Charles Pérez
Zoologiste français (Bordeaux 1873-Paris 1952).
Charles Pérez, fils d'un zoologiste, manifeste dès l'enfance un goût très vif pour les animaux. Afin de satisfaire sa curiosité, il consulte les ouvrages d'histoire naturelle à sa portée, mais ceux-ci ne répondent pas toujours à son attente. Devenu chercheur, il étudie les métamorphoses des insectes pour essayer de résoudre quelques-uns des problèmes qui l'intriguent. Comment et pourquoi la chenille se transforme-t-elle en un insecte qui n'offre pas la moindre ressemblance avec elle ? Comment un être vivant peut-il se modifier, se remanier d'une façon aussi complète, en abandonnant des organes, tel le têtard qui perd sa queue ; en se fabriquant des organes nouveaux, tel le papillon qui acquiert des ailes aux riches couleurs ?
Il montre que c'est la phagocytose qui permet de faire disparaître les organes caducs, exclusivement caractéristiques de la larve. Il établit que la destruction des parties phagocytées est totale, que rien n'y échappe. Les anciens noyaux des cellules sont « frappés de déchéance définitive » ; ils meurent et sont digérés dans les phagocytes. Leur matière, en tant que substance chimique assimilable, peut être réemployée pour la nutrition des organes en voie de développement chez la nymphe, mais il n'y a jamais utilisation telle quelle pour l'édification des nouveaux tissus.

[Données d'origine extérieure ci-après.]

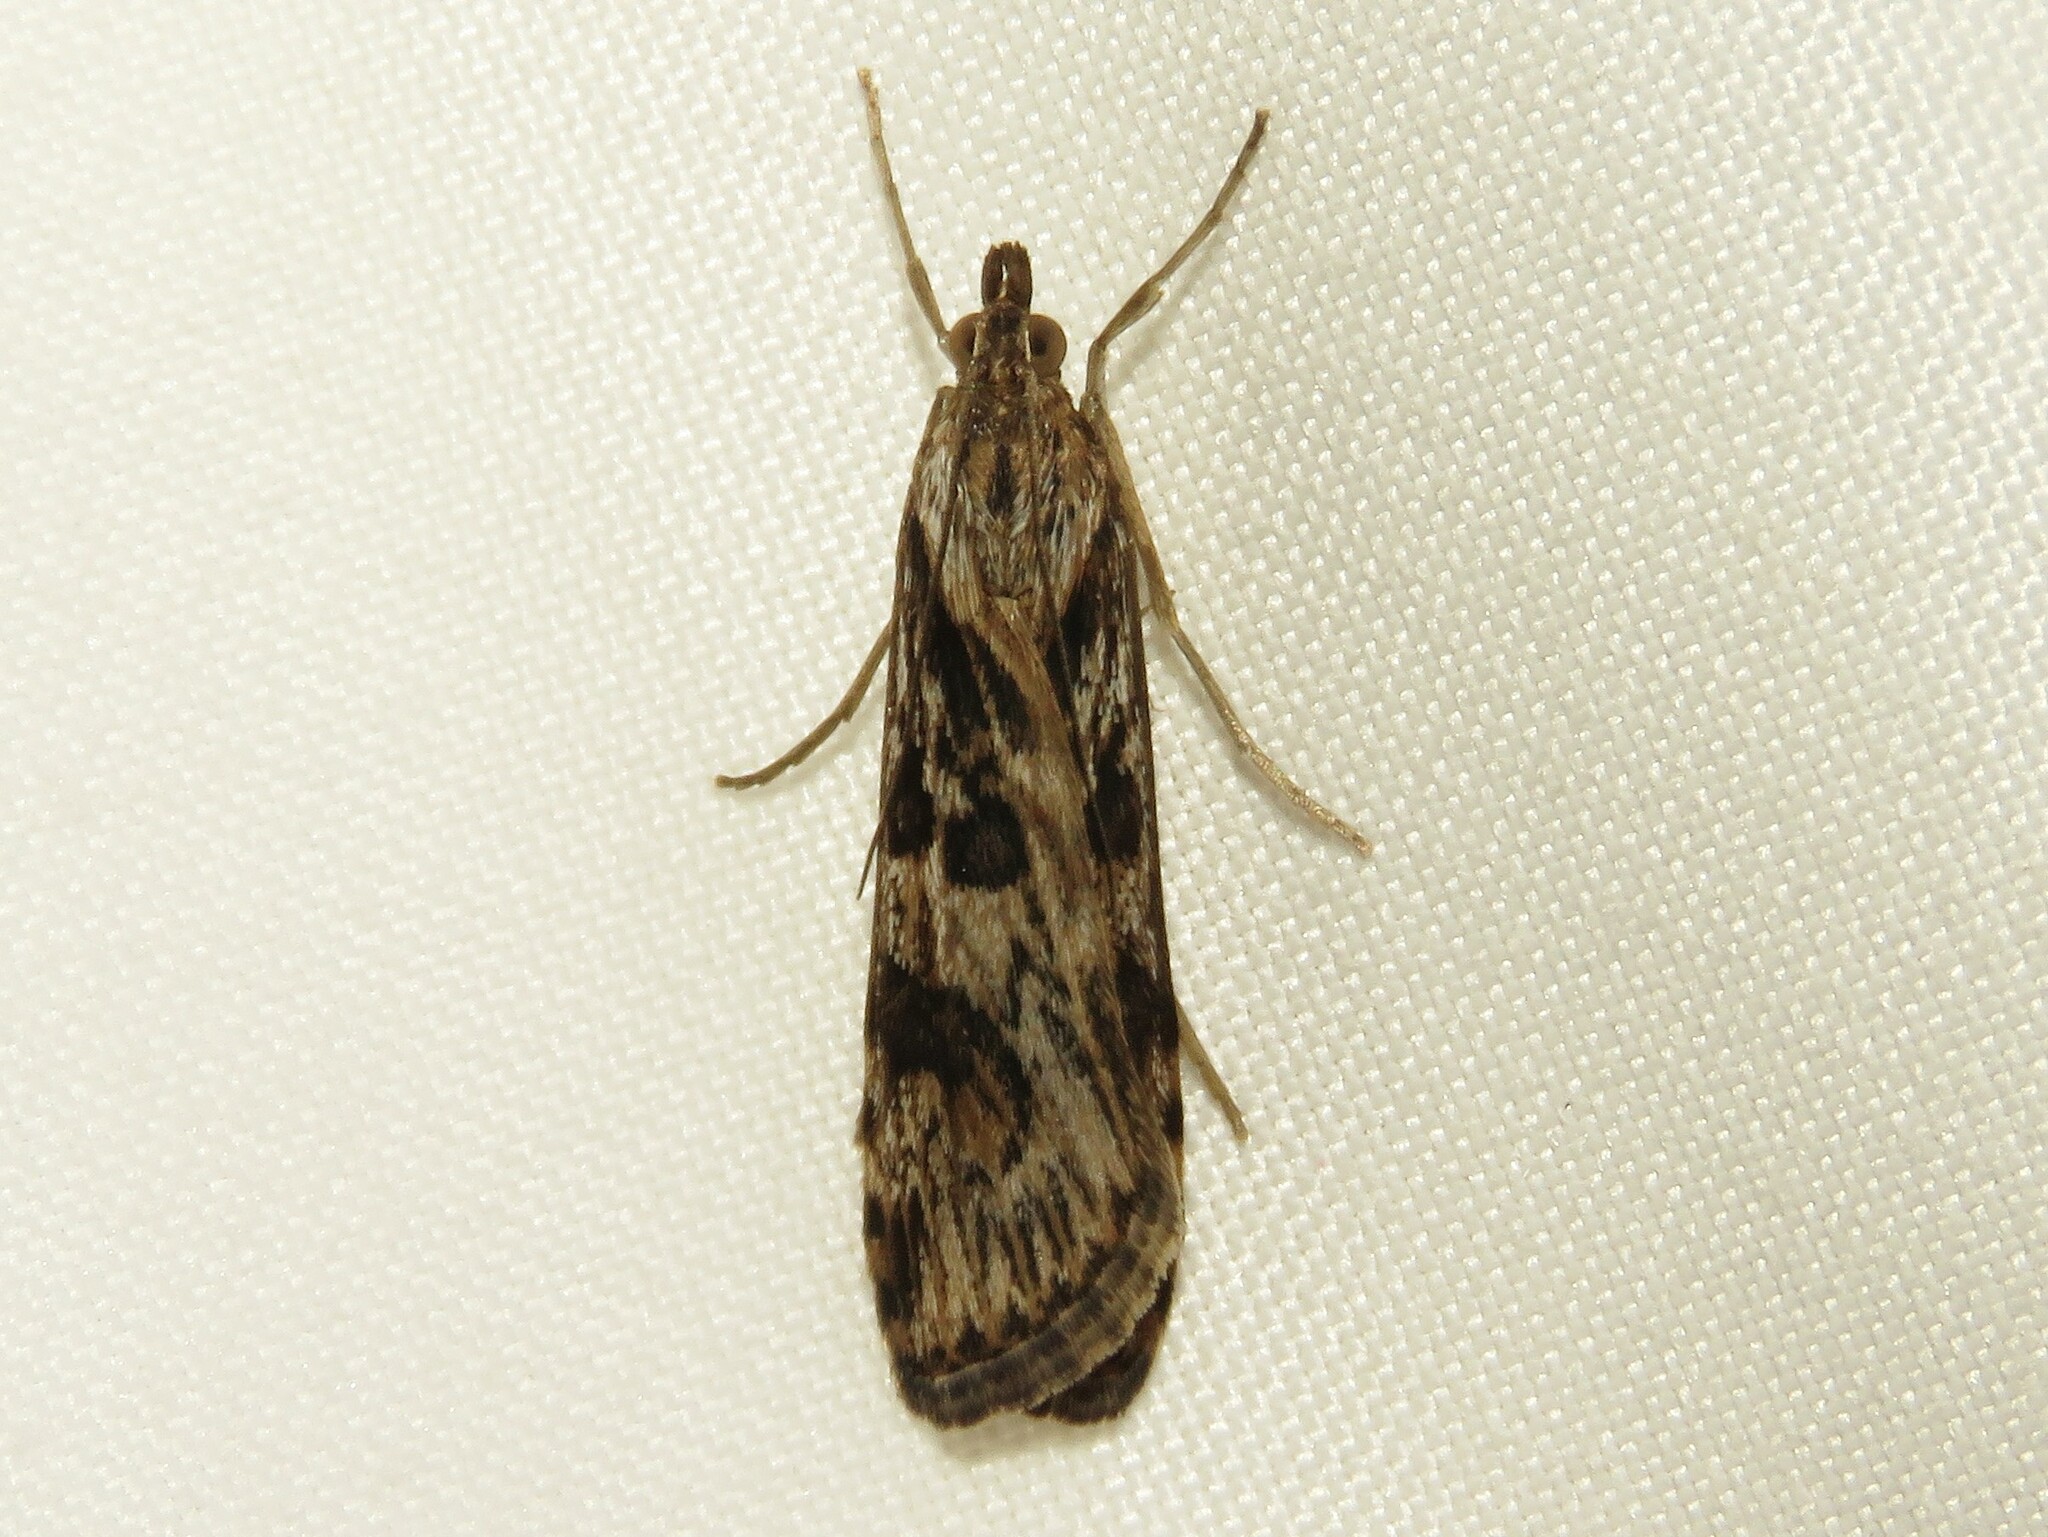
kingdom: Animalia
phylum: Arthropoda
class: Insecta
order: Lepidoptera
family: Crambidae
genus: Nomophila
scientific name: Nomophila nearctica
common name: American rush veneer
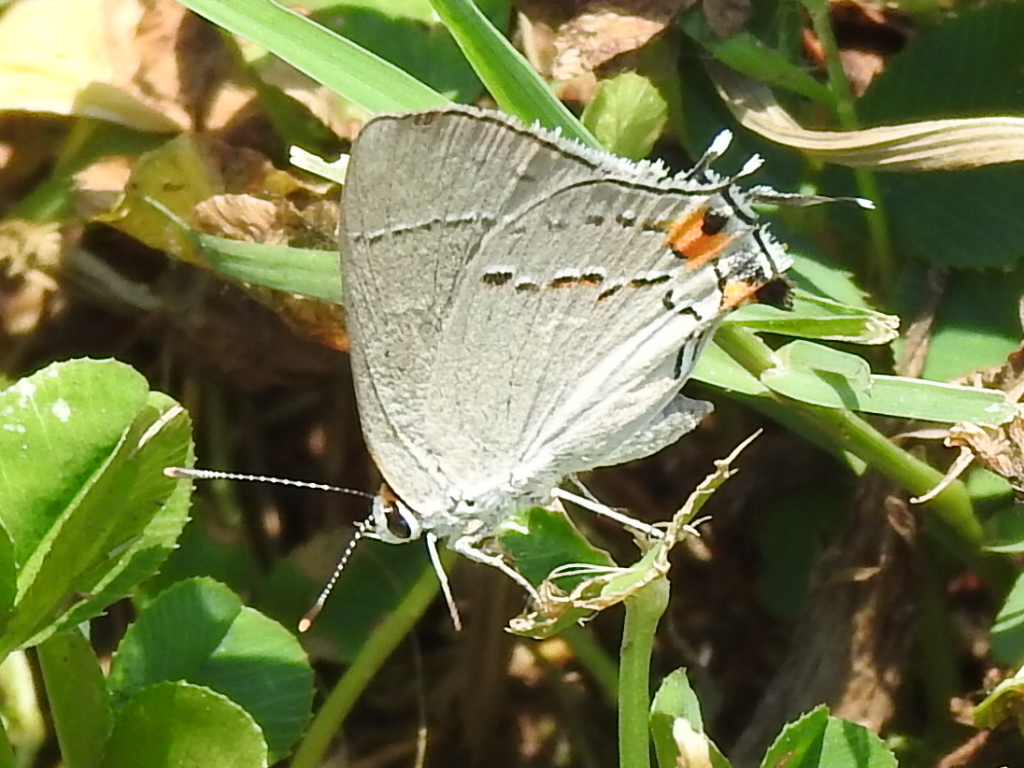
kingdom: Animalia
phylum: Arthropoda
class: Insecta
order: Lepidoptera
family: Lycaenidae
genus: Strymon
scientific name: Strymon melinus
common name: Gray hairstreak
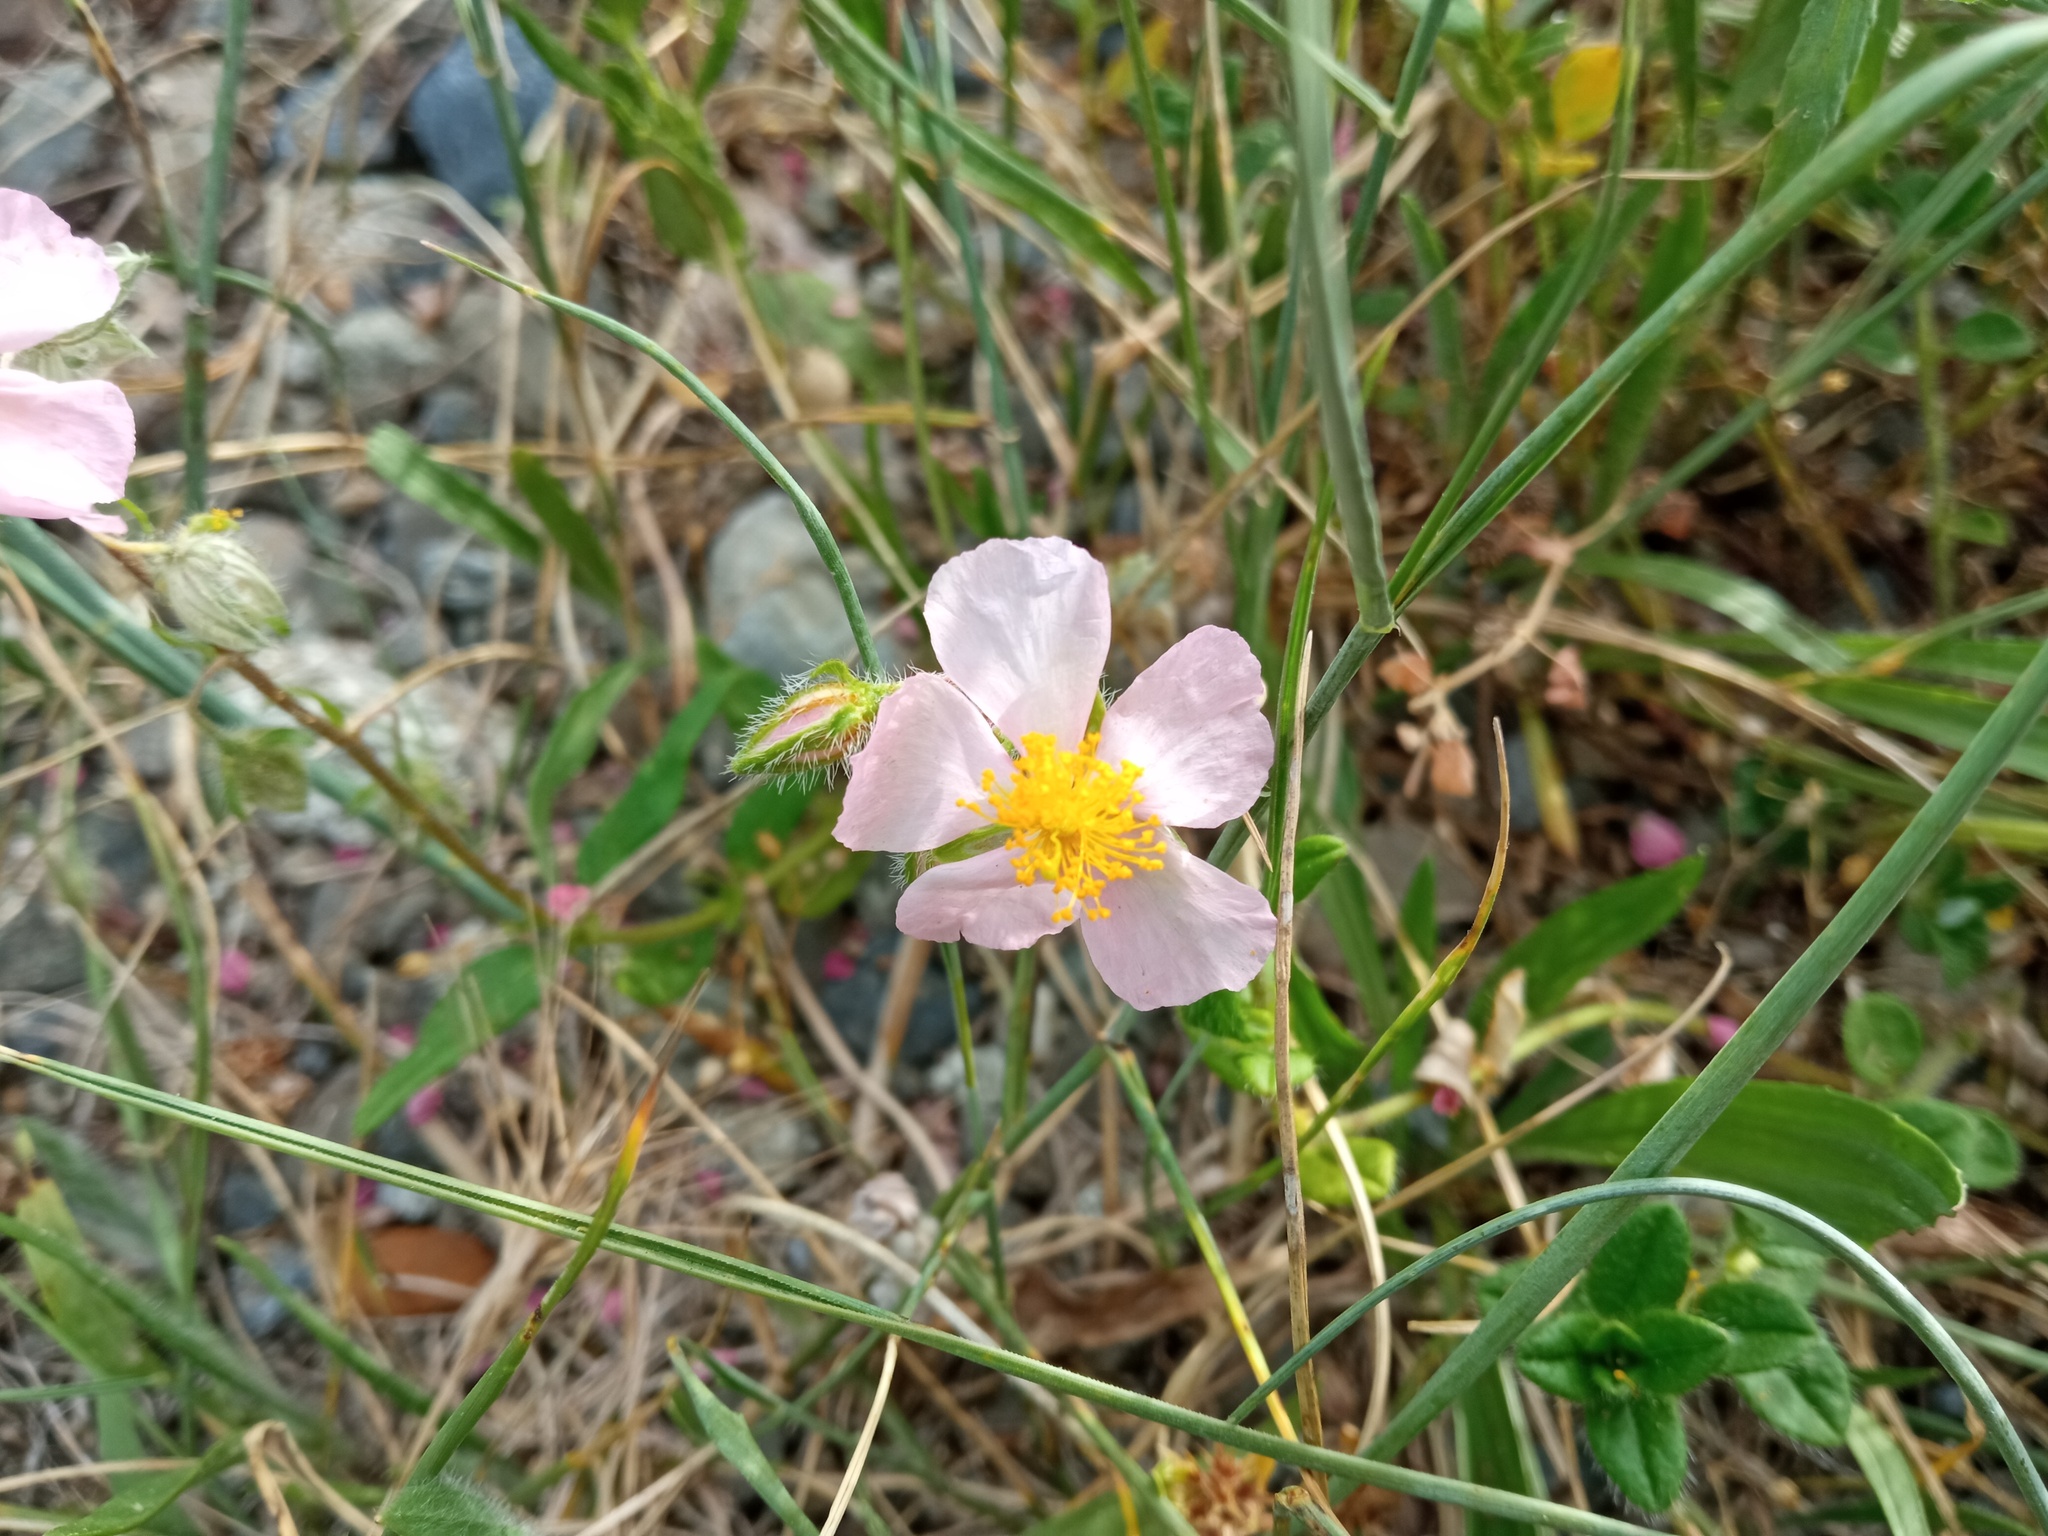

Pendant la nymphose, c'est-à-dire lorsque l'insecte se trouve dans son enveloppe de nymphe, tout ce qui est très spécialisé chez l'insecte parfait se différencie entièrement à nouveau, à partir d'éléments tissulaires dont la première origine remonte à la période embryonnaire ; ces éléments sont restés, en quelque sorte, à l'état de vie latente durant la période larvaire.
Charles Pérez était de cette race d'hommes animée par la passion de comprendre et le désir d'expliquer. Quand, à l'approche de la cinquantaine, il devient directeur de la station biologique de Roscoff, en Bretagne, il apporte la même ardeur à l'étude de la faune marine qu'auparavant à celle des insectes. Il s'intéresse tout particulièrement aux parasites des crustacés décapodes – c'est-à-dire à cinq paires de pattes marcheuses. Au cours d'excursions répétées sur les mêmes grèves, et de fréquents dragages renouvelés tout le long de l'année sur les mêmes fonds, il récolte en abondance certains crabes et bernard-l'ermite. Avec son équipe, il examine les animaux un par un, les dissèque au besoin, établit un recensement par sexe, par âge, etc. Ces travaux méthodiques lui fournissent de précieuses indications sur le rapport numérique des sexes, sur l'évolution saisonnière de la population et, par suite, sur la durée de vie individuelle des crustacés et de leurs parasites. Ainsi, pour le crabe oxyrhynque, Macropodia rostrata, il constate que les jeunes arrivent sur les fonds de dragage vers le mois de février, qu'ils atteignent la maturité sexuelle au début de l'été, se reproduisent jusqu'à l'hiver, et qu'une mortalité massive atteint les vieux adultes en avril. La vie individuelle postérieure à la période larvaire ne dure donc guère plus d'une année. Il s'ensuit que la sacculine, le parasite de ce crabe, ne vivra pas au-delà de ce laps de temps.
Pérez a donné de minutieuses descriptions de parasites peu ou pas connus jusqu'alors, avec toutes les formes qu'ils affectent au cours de leur existence. Il a aussi étudié les perturbations qu'ils provoquent chez leurs hôtes, et notamment les répercussions qu'ils ont sur la vie sexuelle de ceux-ci : il a observé, par exemple, que l'épuisement général dû à la présence des parasites se manifeste directement par une diminution ou même une suppression de la fécondité. (Académie des sciences, 1935.)